ARTICLE

Judicial Foreclosures

Decree No 2415/2002 allows the temporary suspension of judicial foreclosures of certain credits brought by creditors that are not financial institutions.

December 20, 2002
Judicial Foreclosures

Once again the ArgentineGovernment is seeking to remedy the complex conflictual situation existing between creditors and debtors derived from the delay in the performance of obligations and the application of the emergency rules adopted by the Government which affects agreements among individuals by temporarily suspending the judicial foreclosure of certain credits.

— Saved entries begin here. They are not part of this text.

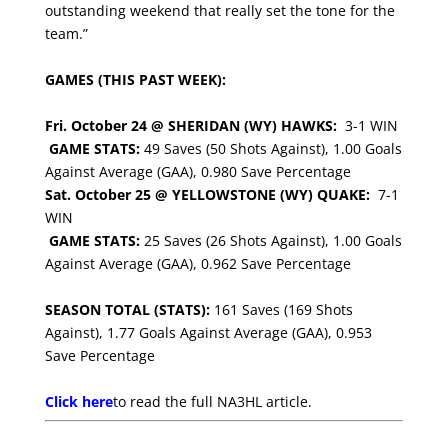
outstanding weekend that really set the tone for the
team.”
GAMES (THIS PAST WEEK):
Fri. October 24 @ SHERIDAN (WY) HAWKS:
3-1 WIN
GAME STATS:
49 Saves (50 Shots Against), 1.00 Goals
Against Average (GAA), 0.980 Save Percentage
Sat. October 25 @ YELLOWSTONE (WY) QUAKE:
7-1
WIN
GAME STATS:
25 Saves (26 Shots Against), 1.00 Goals
Against Average (GAA), 0.962 Save Percentage
SEASON TOTAL (STATS):
161 Saves (169 Shots
Against), 1.77 Goals Against Average (GAA), 0.953
Save Percentage
Click here
to read the full NA3HL article.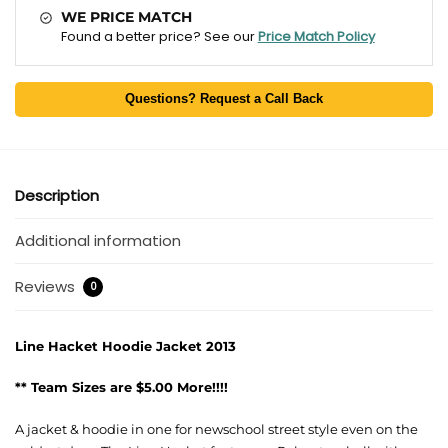
WE PRICE MATCH
Found a better price? See our
Price Match Policy
Questions? Request a Call Back
Description
Additional information
Reviews
0
Line Hacket Hoodie Jacket 2013
** Team Sizes are $5.00 More!!!!
A jacket & hoodie in one for newschool street style even on the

On November 28, 2002 Decree No 2415/2002 was published in the Official Gazette. The Decree seeks to turn the judge in judicial foreclosures into a mediator between the creditor and the debtor, in charge of finding a solution for the payment of credits originated prior to the enactment of Law No 25,561.

The rule is only applicable to creditors who are not financial institutions and to debtors who are individuals, as well as micro, small and medium sized companies, as defined in Resolution No 675/2002 issued by the Secretary of the Small and Medium Sized Company and Regional Development of the Production Ministry.

However, even in the cases where the creditor and the debtor are within such categories, certain credits are excluded from this provision:

(a) those credits detailed in section 523, paragraph 5 of the Code of Civil and Commercial Procedure (bills of exchange, credit invoices, bank collection of credit invoices, vouchers or notes, checks and evidences of debit balances in current accounts);

(b) those credits which do not imply by foreclosure the dispossession of the debtor’s only family and permanently occupied home;

(c) those of an alimony nature;

(d) those derived from the debtor’s liability for the commission of criminal offenses;

(e) those derived from labor relations;

(f) liability insurance; and

(g) the liquidation of the assets of the bankrupt.

The rule empowers the judge to summon the parties to a conciliation hearing, prior to establishing the date for the auction of the attached property and, if upon publication of the Decree there is already a date fixed, the judge may also summon the parties and attempt a conciliation. He may do it ex officio or upon request of the parties.

This provision already exists in the Code of Civil and Commercial Procedure, with the same scope. Section 558 bis sets forth that: “During the course of the foreclosure procedure, the judge may –ex officio or upon request of the parties, and if it is advisable under the circumstances– call a hearing for the creditor and the debtor to appear with the purpose of establishing a more rapid and efficient way for cancelling the credit, avoiding unnecessary damages”. Similar powers are granted to the judge by section 36 of the Code of Civil and Commercial Procedure.

The true innovation and real purpose of the Decree is to paralyze the judicial sale of real estate constituting the only family and permanently occupied home of debtors for a term of thirty business days. In practice, this paralysis of the process will result in the suspension of the auction for approximately three months.

The proposed solution is no solution. It seems unlikely that a debtor that did not want or could not pay for almost a year, as from the issue of the first emergency rules in January of this year, would be able, in such a short time, to restore its financial situation and cancel the credit, or to enter into a settlement agreement with its creditor which it has not been able to reach before, during the period of suspension of foreclosures set forth by Laws No 25,563 and No 25,589.